• [Text passage]:
That's about it, as far as conventional mystery plotting goes: the solution, such as it is, is more or less nailed down in the first third of the picture. As "Blue Velvet" moves forward, though, deeper into the nighttime murk and daylit unease of Lumberton, it becomes clear (if anything is) that the movie's detective-story trappings were always just a means to an end — the director's scheme to lure a couple of appealing, normal young folks like Sandy and Jeffrey into the sick, strange world of the man called Frank. Mr. Lynch's idea, that is to say, is not to make new connections, as detectives do, but to sever as many of the old ones as possible.

That's what surrealists do. And one of the reasons, I think, that "Blue Velvet" seemed so startlingly fresh at the time is that there was not, to put it mildly, a vigorous tradition of surrealism in commercial American film.

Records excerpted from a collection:
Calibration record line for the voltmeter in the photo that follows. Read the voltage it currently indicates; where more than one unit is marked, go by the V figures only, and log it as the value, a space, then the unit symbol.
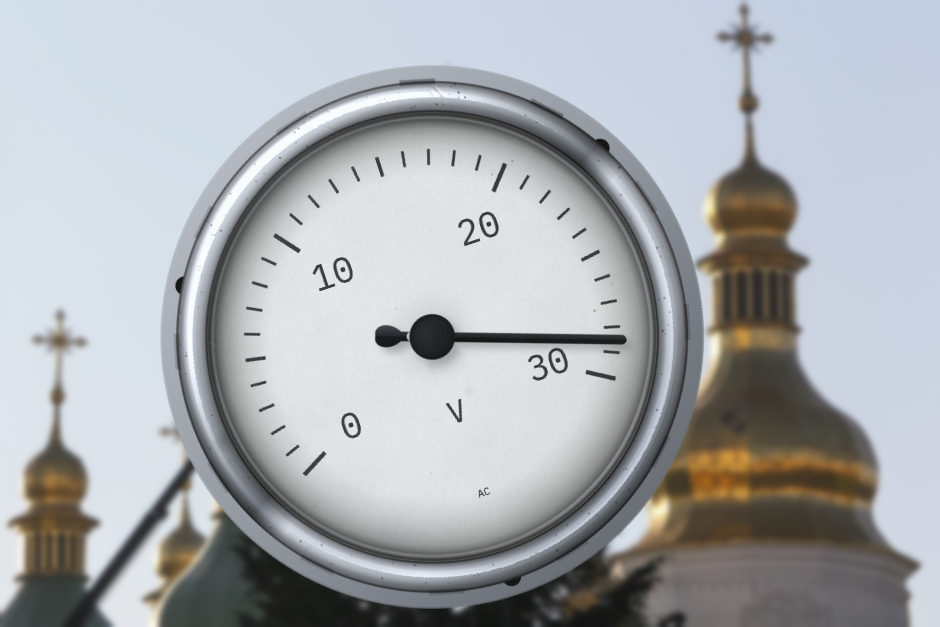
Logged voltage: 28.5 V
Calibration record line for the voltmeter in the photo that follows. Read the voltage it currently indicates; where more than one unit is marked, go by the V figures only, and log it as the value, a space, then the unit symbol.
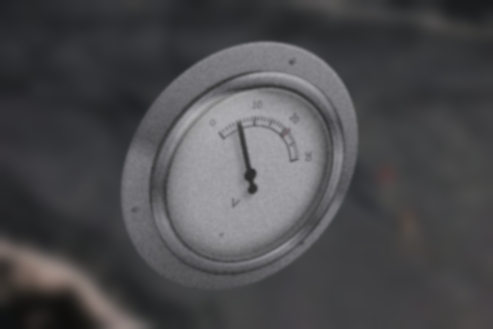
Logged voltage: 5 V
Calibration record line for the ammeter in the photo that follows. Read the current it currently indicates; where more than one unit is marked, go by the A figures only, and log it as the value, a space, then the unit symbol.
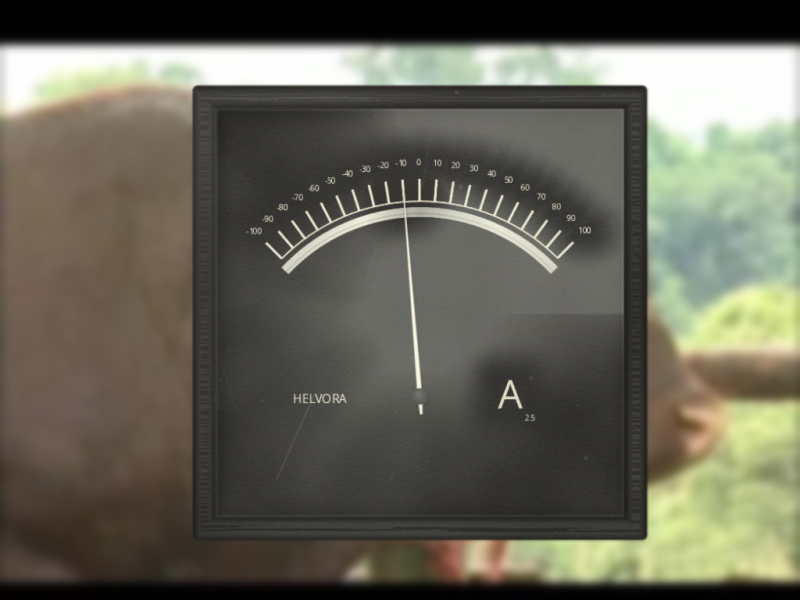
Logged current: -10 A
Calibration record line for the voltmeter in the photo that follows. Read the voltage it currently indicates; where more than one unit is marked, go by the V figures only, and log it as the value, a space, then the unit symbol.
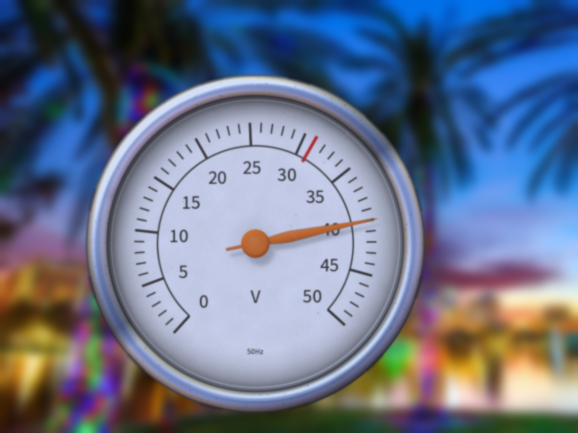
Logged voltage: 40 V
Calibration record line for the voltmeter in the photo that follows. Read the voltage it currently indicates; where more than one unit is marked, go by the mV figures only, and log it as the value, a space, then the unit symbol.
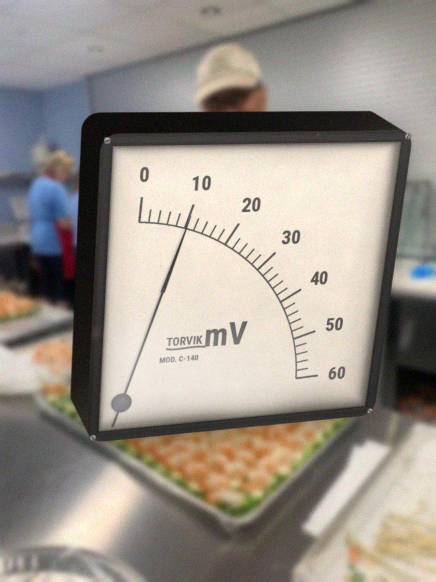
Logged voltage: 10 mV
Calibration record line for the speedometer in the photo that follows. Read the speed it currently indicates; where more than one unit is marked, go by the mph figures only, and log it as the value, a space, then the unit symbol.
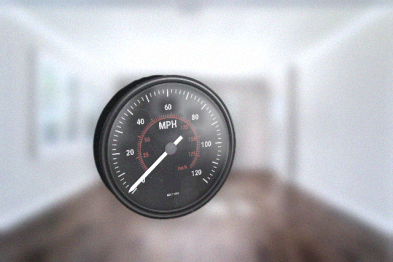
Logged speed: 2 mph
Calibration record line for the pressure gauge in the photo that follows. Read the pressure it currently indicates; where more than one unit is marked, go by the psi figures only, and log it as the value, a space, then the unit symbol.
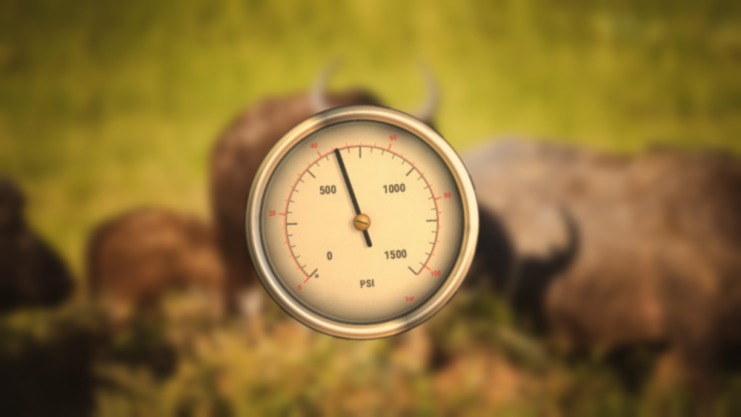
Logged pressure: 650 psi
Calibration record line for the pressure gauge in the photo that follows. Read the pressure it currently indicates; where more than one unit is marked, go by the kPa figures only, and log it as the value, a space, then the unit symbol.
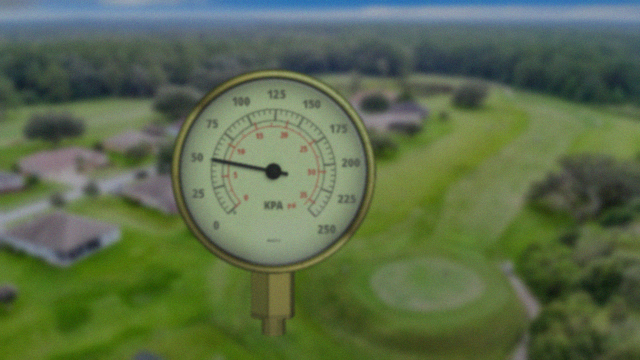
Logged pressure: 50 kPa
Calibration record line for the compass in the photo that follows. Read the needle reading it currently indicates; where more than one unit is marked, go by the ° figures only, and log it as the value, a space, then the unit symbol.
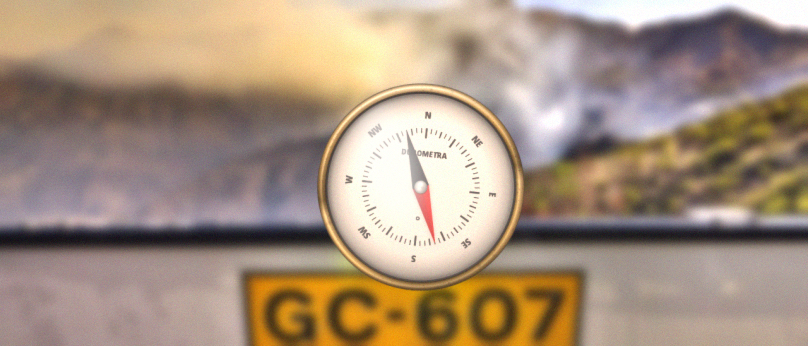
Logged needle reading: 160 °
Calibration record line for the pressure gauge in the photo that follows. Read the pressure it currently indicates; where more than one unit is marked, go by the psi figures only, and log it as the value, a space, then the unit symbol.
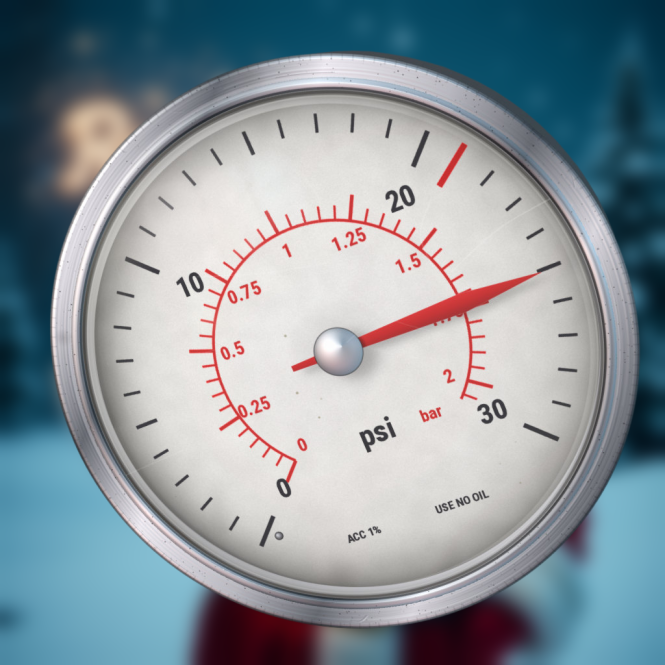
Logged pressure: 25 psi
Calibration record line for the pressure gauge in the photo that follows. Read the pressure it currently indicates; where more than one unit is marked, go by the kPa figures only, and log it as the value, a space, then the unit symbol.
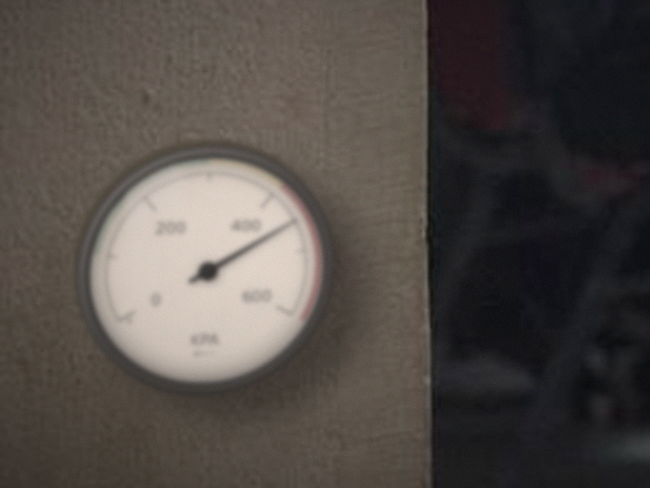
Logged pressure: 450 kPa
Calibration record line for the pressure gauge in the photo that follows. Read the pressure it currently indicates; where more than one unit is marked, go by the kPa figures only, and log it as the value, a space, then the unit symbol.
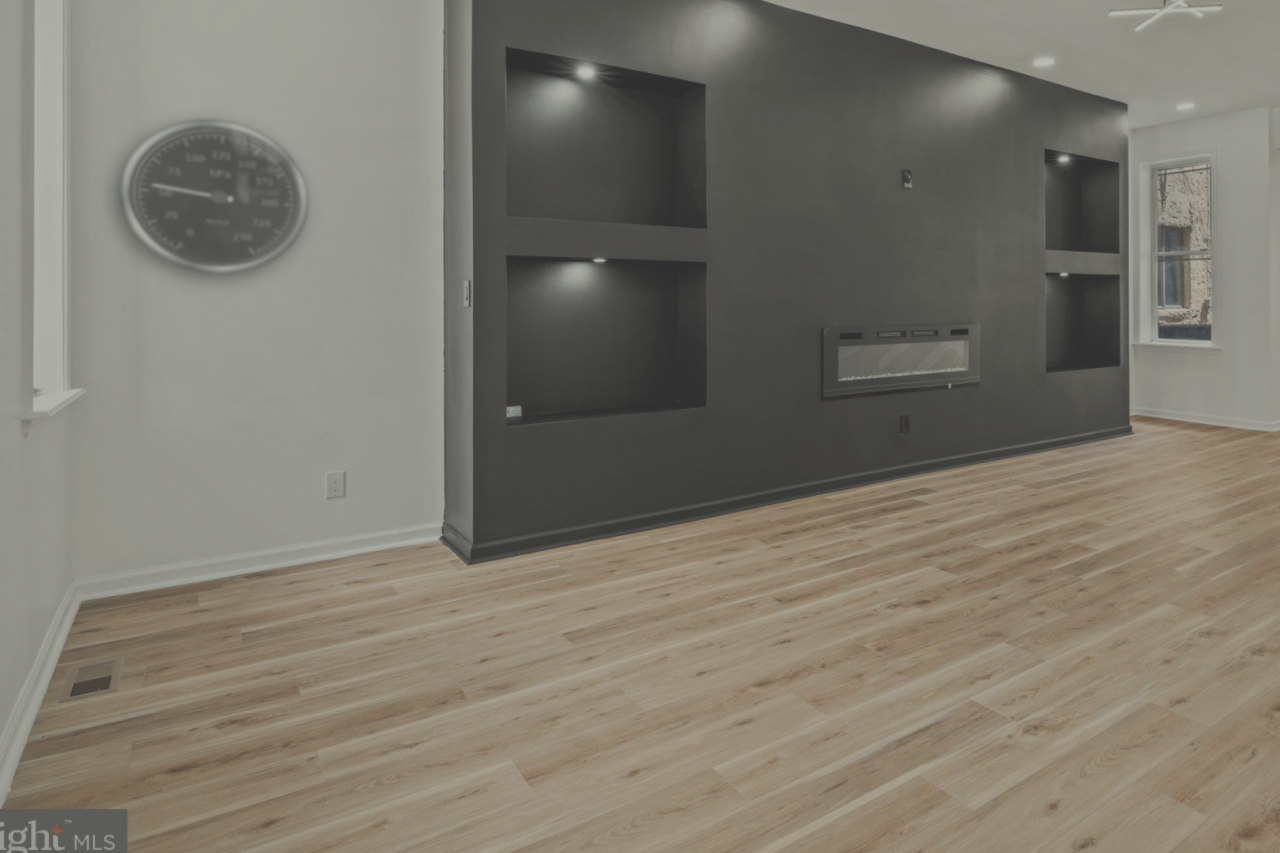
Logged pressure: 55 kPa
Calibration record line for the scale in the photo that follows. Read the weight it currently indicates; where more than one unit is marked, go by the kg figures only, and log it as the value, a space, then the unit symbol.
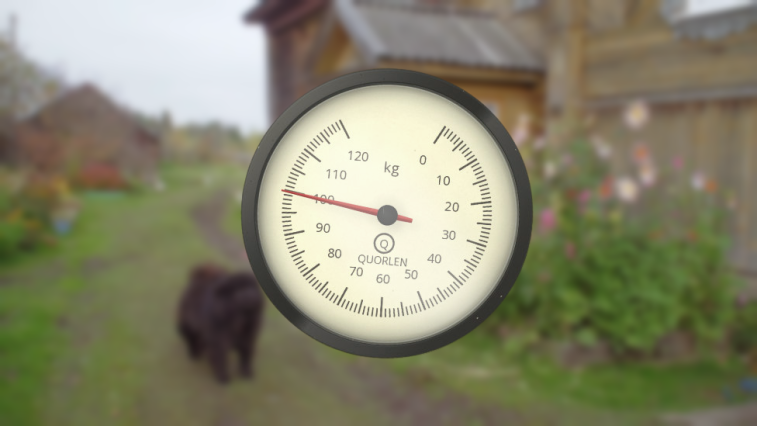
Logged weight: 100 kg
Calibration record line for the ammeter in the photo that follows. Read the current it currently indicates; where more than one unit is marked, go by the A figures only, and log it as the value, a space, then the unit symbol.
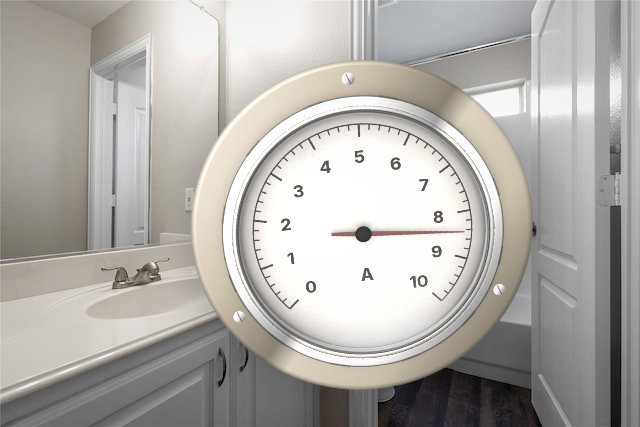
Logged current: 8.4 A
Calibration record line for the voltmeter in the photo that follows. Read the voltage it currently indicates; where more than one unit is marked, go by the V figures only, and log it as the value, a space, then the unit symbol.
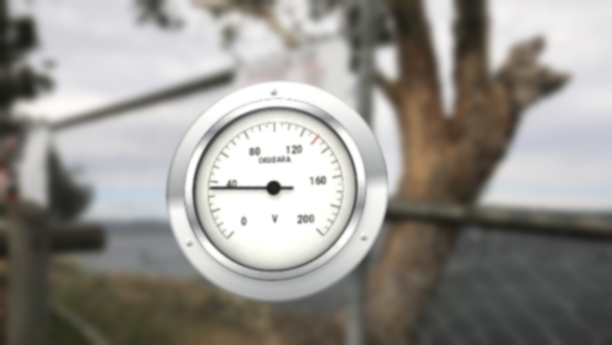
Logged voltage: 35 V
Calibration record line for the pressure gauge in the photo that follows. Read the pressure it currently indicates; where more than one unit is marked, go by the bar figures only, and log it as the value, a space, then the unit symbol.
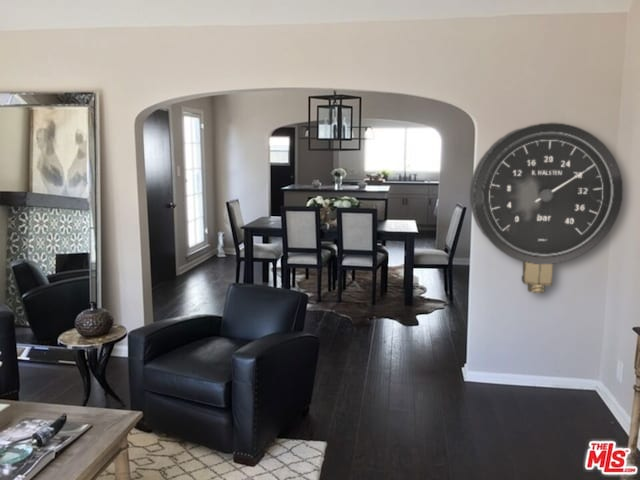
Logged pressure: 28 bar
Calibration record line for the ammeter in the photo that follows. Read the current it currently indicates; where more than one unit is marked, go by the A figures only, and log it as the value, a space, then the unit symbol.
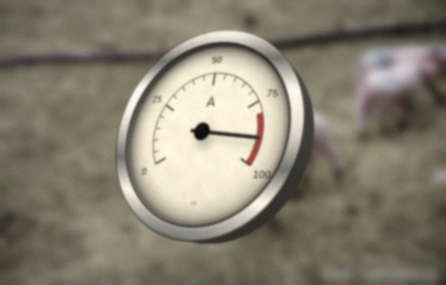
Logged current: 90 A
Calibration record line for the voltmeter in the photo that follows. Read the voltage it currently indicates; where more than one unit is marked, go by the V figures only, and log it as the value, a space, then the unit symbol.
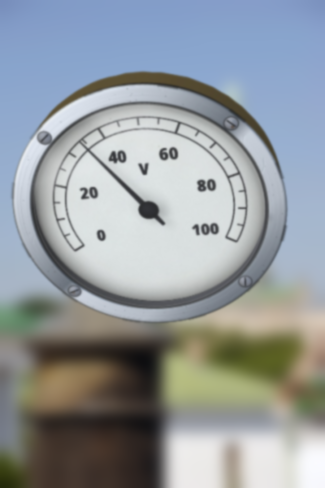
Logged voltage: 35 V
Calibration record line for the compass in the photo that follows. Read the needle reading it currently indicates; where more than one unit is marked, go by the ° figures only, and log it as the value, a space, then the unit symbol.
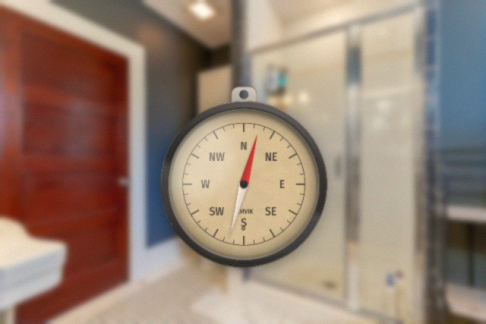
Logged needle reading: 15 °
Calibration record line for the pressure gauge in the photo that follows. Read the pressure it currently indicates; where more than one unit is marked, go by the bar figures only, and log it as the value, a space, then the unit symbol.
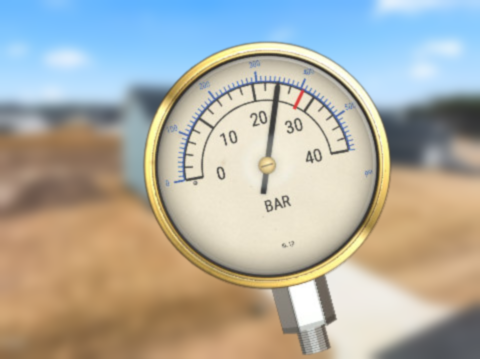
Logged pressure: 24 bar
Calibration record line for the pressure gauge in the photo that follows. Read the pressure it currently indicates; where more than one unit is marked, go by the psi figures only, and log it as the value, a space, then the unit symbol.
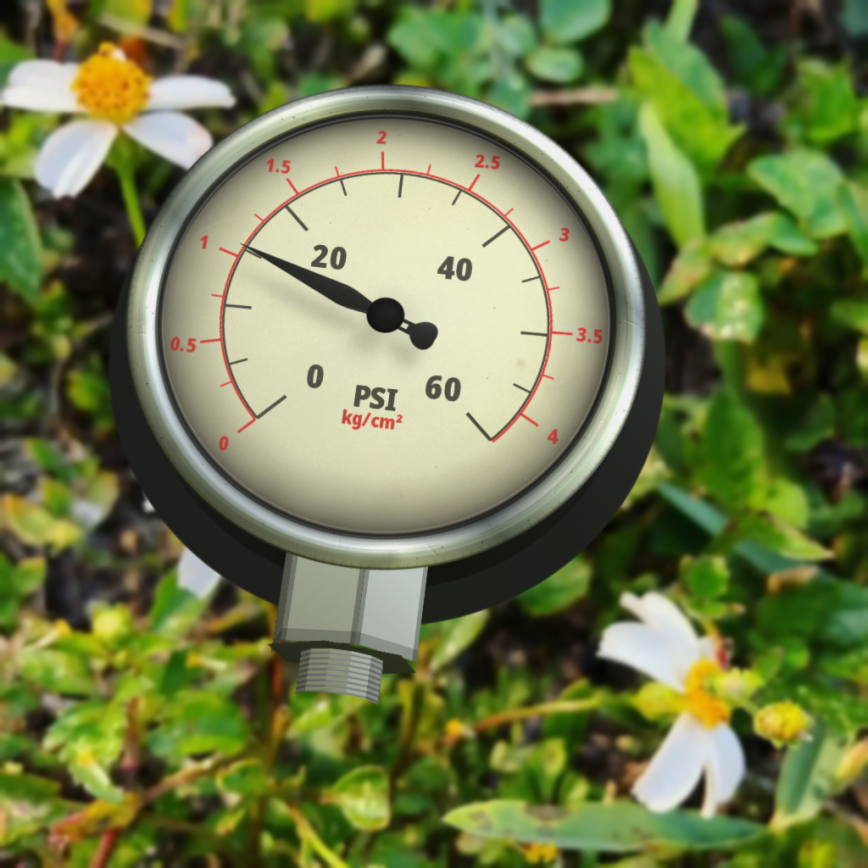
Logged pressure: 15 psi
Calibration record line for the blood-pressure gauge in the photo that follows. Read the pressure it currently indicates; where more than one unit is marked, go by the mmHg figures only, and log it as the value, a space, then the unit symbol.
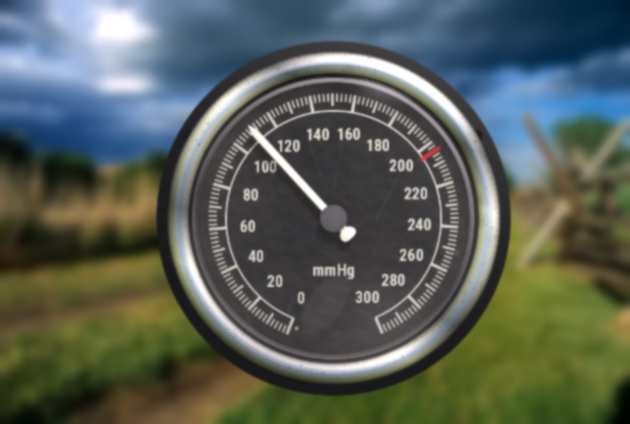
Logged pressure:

• [Task item]: Could you edit the film review passage, starting at "That's what surrealists" and ending at "commercial American film.", so that "commercial" becomes "mainstream"?

• [Response below]:
That's what surrealists do. And one of the reasons, I think, that "Blue Velvet" seemed so startlingly fresh at the time is that there was not, to put it mildly, a vigorous tradition of surrealism in mainstream American film.